One of the few regular parts of Boston topography are the alphabetized streets of the Back Bay. The Back Bay is on made land, made by trucking in fill to turn the marshy and festering banks of the River Charles into buildable land. I wrote a paper on this project for history class in high school. From Boston Common toward Kenmore, the streets run Arlington, Berkeley, Clarendon, Dartmouth, Exeter, Fairfield, Gloucester, and Hereford. Each of these streets intersects with Boylston Street. We will go the wrong way down a one-way street, appropriately enough for Boston.
In 2002, I remember riding my bike, two days married, through the freezing cold to stand in delighted astonishment with my compatriots, as our Patriots paraded past with their first-ever Lombardi trophy. In the summer of 1988, I worked as a bike messenger out of an office in the alley behind this block, Public Alley #436, not to be confused with the more famous Public Alley #909.
There is no better kind of work, to use the term loosely, than to sit on a fine spring or summer day at the Au Bon Pain with a book and a gigantic iced coffee. I may or may not have spent much of at least one academic conference playing hooky like this. The grand building on this corner was the original home of MIT. Now it is a luxury clothing retailer, but they have petanque for Bastille Day.
You get a juxtaposition of architectural styles, with Henry Hobson Richardson’s Trinity Church reflected in I.M Pei’s Hanckock Tower. Ally McBeal worked across the street. Also you can see the old Hancock building with the light on top that flashes red for snow or Red Sox rainouts, blue for clear weather, and red for rain. And blue and red when the Red Sox win the World Series.

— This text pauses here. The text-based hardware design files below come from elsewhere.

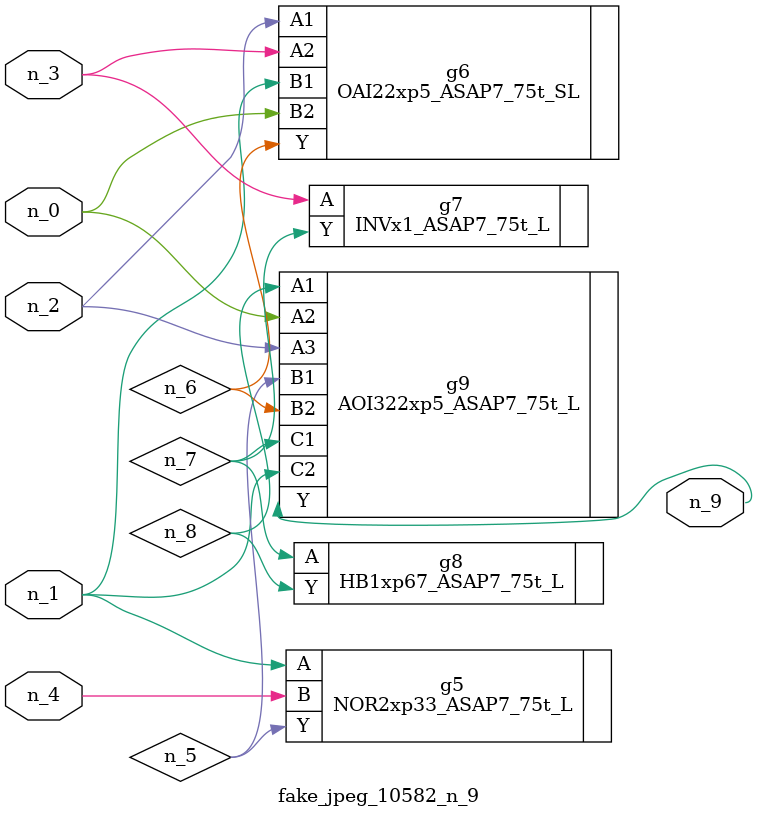
<source format=v>
module fake_jpeg_10582_n_9 (n_3, n_2, n_1, n_0, n_4, n_9);

input n_3;
input n_2;
input n_1;
input n_0;
input n_4;

output n_9;

wire n_8;
wire n_6;
wire n_5;
wire n_7;

NOR2xp33_ASAP7_75t_L g5 ( 
.A(n_1),
.B(n_4),
.Y(n_5)
);

OAI22xp5_ASAP7_75t_SL g6 ( 
.A1(n_2),
.A2(n_3),
.B1(n_1),
.B2(n_0),
.Y(n_6)
);

INVx1_ASAP7_75t_L g7 ( 
.A(n_3),
.Y(n_7)
);

HB1xp67_ASAP7_75t_L g8 ( 
.A(n_7),
.Y(n_8)
);

AOI322xp5_ASAP7_75t_L g9 ( 
.A1(n_8),
.A2(n_0),
.A3(n_2),
.B1(n_5),
.B2(n_6),
.C1(n_7),
.C2(n_1),
.Y(n_9)
);


endmodule
</source>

Copley Square. Trinity Church. The aforementioned Hancock. The BPL. For a long time after they built I. M. Pei’s Hancock Tower, there were problems with panes of glass popping out and falling to the street below. But they figured it out, eventually. The part of the BPL facing Copley is the old part. In an alcove off of the entry is a small statue of Henry Vane, Jr. I try to make a point of checking in with the Governor when I can. Early in my bike messenger days, I met a hip local comic named Jay Leno in Copley Square. That was some time ago.
You have the new wing of the BPL, designed by Philip Johnson. In one of his Spenser novels, Robert B. Parker has a wonderful line about how your errand at the library, whatever it was seemed, much more exalted if you came in through the old part. The old part was designed by McKim, Mead and White. You may have heard of Stanford white in a different context. The BPL is the first building I can remember seeing with the names of various worthies inscribed on its exterior. You can look for your favorites here. Across the street is One Exeter Plaza, which looks as much like Darth Vader as a building can.

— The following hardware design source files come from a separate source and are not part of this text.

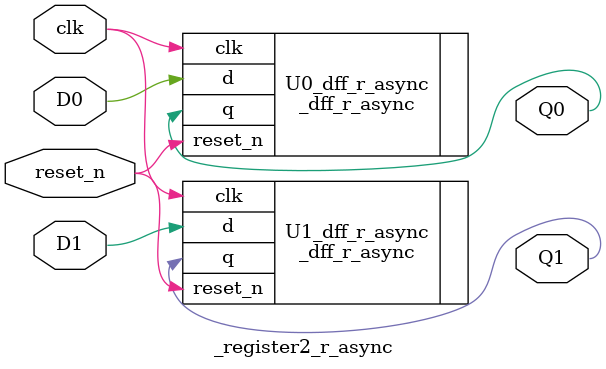
<source format=v>
module _register2_r_async(clk, reset_n, D1, D0, Q1, Q0); // this module makes asynchronous 2 bit register
input clk, reset_n; // define input clk, reset_n
input D1, D0; // define input D1, D0
output Q1, Q0; // define output Q1, Q0

// two asynchronous D flipflop instance
_dff_r_async U0_dff_r_async(
	.clk(clk),
	.reset_n(reset_n),
	.d(D0),
	.q(Q0)
	);
	
_dff_r_async U1_dff_r_async(
	.clk(clk),
	.reset_n(reset_n),
	.d(D1),
	.q(Q1)
	);

endmodule // end of module

</source>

At the most recent MLA convention in Boston, I had plans to meet up with Richard Miller for coffee. Not surprisingly, all of the coffee shops and all of the bars were hopelessly crowded. We ended up at Max Brenner, two grown men sipping hot chocolate.
The Pour House is the sort of place you never plan to go to, but wind up at disconcertingly frequently. I recall an evening there with Amy Monaghan and David Kunian many years ago, when we amused ourselves by chatting with people associated with some sort of beauty pageant that was happening across the street. It was a late night. It was also the site of a recent gathering of early Americanists hosted by the American Antiquarian Society.
There is no finer place in Boston to ride a bicycle than the stretch of Boylston that runs from Mass Ave to Hereford. It is wide, and slightly downhill, and if you are fortunate, the lights work so you have an uninterrupted ride all the way to Copley. Try it sometime.
I wrote the above on Wednesday. I wanted to say something about intersections between this crime scene and my personal recollections of this space. I woke up this morning to find that the story had gotten even more personal, as the suspects turned my hometown of Cambridge MA into a mashup of a Family Circus cartoon map and a Michael Bay movie. The intersections with my experience have multiplied in overwhelming and banal ways far beyond my ability to process. My friends and family are safe, but others are not. I hope the above can be a reminder of what we love, and a respite from hate.
Jonathan Beecher Field: Ipswich, Jersey, Kilmarnock.